CiterUne boule de coton dans les poumons
Portrait

Sulhaba, 19 ans. Embauchée comme nettoyeuse à 14 ans.

Par JULIA PASCUAL

«J'ai commencé à travailler à 14 ans. Des 35 roupies par jour que je gagnais comme nettoyeuse, 15 étaient retirées de mon salaire pour la nourriture et le logement que mon employeur me fournissait.» Sulhaba amassait donc péniblement 20 roupies (0,33 euro) pour huit heures trente de travail. L'usine était située à près de 300 km de son village natal. Elle y est restée deux ans et demi. «Lorsque je voulais sortir m'acheter un en-cas, un surveillant m'accompagnait.» Du repos dominical promis, elle n'a pas vu la couleur.
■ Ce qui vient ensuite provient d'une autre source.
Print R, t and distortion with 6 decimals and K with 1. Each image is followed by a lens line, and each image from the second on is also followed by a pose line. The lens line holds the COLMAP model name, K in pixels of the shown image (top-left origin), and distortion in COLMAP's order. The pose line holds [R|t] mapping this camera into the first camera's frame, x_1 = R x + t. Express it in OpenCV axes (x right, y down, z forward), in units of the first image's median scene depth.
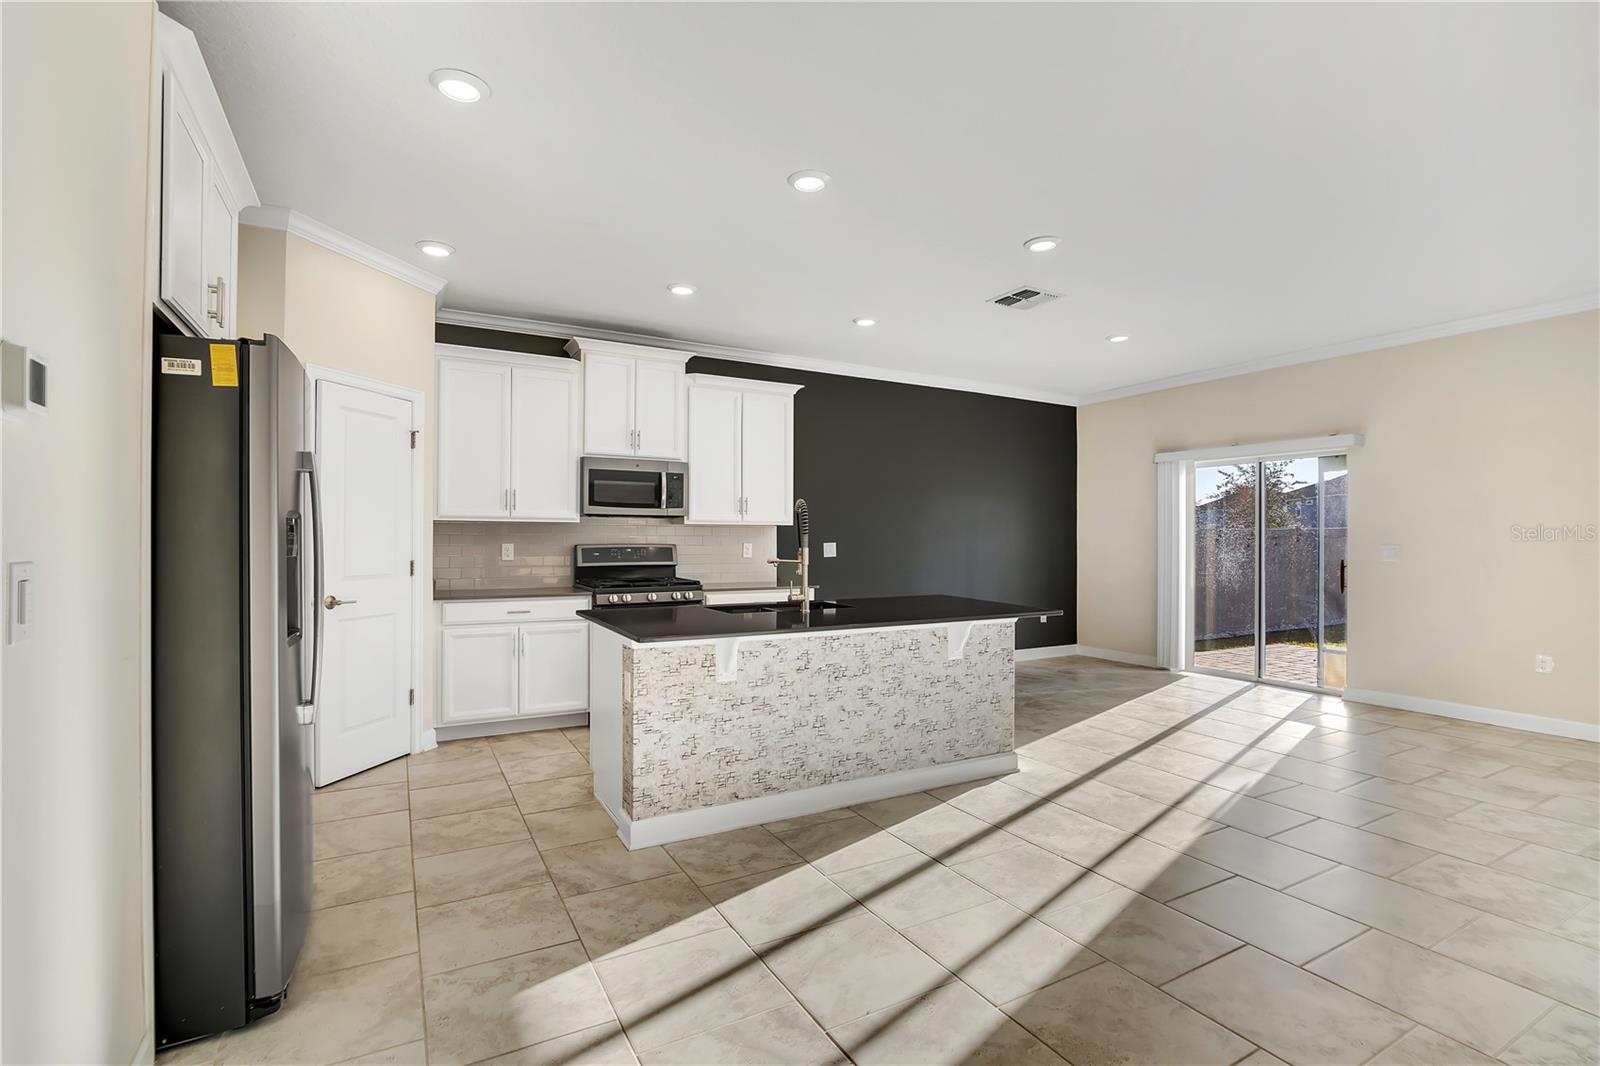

Ses parents ont été autorisés à lui rendre visite, lorsqu'elle est tombée malade, au bout d'un an. «Il m'arrivait de m'évanouir. J'ai eu des problèmes respiratoires, et des saignements continus pendants deux mois.» Elle a quitté l'usine et s'est fait opérer. Les médecins lui ont retiré une boule de coton. D'où ? «Je crois que c'était les poumons», hasarde-t-elle. Ses parents ont dépensé 20 000 roupies (330 euros) pour l'opération. Son ex-employeur lui a assuré qu'elle serait indemnisée. «Ça fait deux ans que j'attends.» Les saignements ont disparu mais Sulhaba a toujours des règles irrégulières et des douleurs chroniques à l'estomac. Avec une ONG, qui lui vient en aide, ils envisagent des recours en justice et lui font prendre des cours de couture.